Listed entries below:

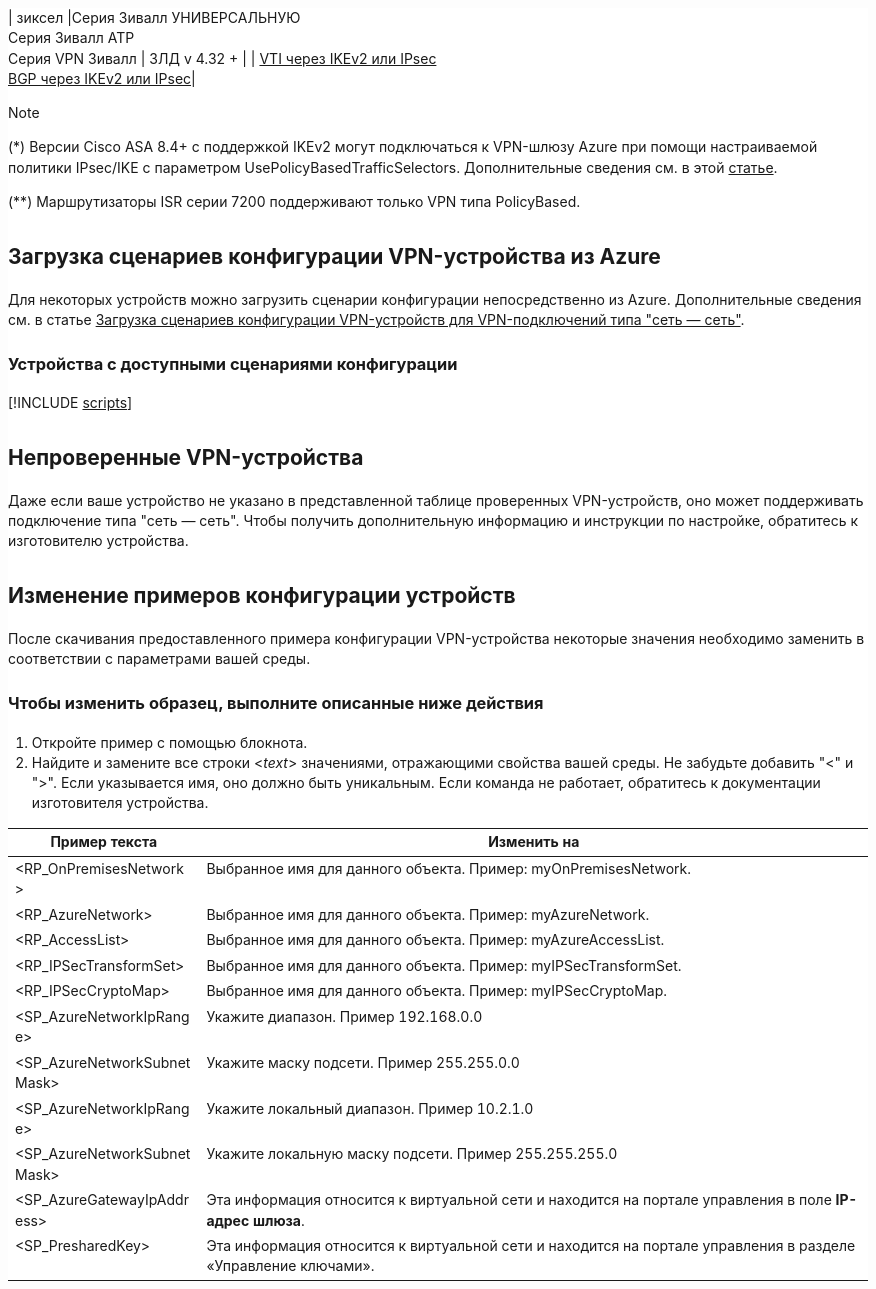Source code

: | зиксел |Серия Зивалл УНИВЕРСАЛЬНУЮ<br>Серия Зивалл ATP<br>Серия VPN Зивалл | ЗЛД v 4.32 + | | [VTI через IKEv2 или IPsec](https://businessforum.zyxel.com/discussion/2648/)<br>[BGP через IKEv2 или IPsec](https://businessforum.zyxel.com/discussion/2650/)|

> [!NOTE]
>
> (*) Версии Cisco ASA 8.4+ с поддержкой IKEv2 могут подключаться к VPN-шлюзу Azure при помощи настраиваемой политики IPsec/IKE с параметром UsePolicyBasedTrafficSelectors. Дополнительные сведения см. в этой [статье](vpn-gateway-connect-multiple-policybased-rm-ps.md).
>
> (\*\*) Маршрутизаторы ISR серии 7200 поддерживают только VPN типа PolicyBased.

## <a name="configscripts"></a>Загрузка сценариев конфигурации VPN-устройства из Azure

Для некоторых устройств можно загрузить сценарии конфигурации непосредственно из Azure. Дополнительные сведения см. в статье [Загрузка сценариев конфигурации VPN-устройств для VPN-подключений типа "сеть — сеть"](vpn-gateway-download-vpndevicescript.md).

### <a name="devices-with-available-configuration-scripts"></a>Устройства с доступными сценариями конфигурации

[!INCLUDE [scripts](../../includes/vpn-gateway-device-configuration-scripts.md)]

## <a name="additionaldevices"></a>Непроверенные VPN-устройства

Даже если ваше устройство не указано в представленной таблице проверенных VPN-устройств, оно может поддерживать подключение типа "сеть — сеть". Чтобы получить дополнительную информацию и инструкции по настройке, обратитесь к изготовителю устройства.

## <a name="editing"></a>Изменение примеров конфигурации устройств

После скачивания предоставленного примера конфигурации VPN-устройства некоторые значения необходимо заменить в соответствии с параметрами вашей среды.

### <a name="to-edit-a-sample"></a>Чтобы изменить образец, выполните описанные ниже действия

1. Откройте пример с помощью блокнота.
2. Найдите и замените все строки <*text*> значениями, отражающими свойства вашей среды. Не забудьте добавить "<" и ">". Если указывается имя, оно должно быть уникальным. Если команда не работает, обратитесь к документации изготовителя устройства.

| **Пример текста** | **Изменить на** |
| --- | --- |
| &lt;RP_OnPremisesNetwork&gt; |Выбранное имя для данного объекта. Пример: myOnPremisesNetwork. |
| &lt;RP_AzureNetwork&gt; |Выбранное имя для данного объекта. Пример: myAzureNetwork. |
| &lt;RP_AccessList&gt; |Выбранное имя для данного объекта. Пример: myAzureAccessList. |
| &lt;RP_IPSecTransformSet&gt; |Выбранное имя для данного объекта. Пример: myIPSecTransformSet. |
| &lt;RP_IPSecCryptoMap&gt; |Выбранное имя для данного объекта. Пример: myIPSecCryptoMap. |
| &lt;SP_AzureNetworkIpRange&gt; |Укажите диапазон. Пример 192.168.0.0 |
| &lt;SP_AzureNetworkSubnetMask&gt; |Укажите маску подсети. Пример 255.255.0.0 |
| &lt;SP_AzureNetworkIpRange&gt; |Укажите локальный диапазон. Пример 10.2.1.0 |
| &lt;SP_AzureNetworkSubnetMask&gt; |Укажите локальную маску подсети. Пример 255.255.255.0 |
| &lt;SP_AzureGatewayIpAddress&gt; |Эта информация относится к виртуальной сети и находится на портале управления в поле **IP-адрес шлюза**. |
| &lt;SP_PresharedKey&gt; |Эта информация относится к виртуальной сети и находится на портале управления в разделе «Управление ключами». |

End of Listed entries.

What to do: Go through the material above and return each line that holds the word "виртуальной".

Task solution:
| &lt;SP_AzureGatewayIpAddress&gt; |Эта информация относится к виртуальной сети и находится на портале управления в поле **IP-адрес шлюза**. |
| &lt;SP_PresharedKey&gt; |Эта информация относится к виртуальной сети и находится на портале управления в разделе «Управление ключами». |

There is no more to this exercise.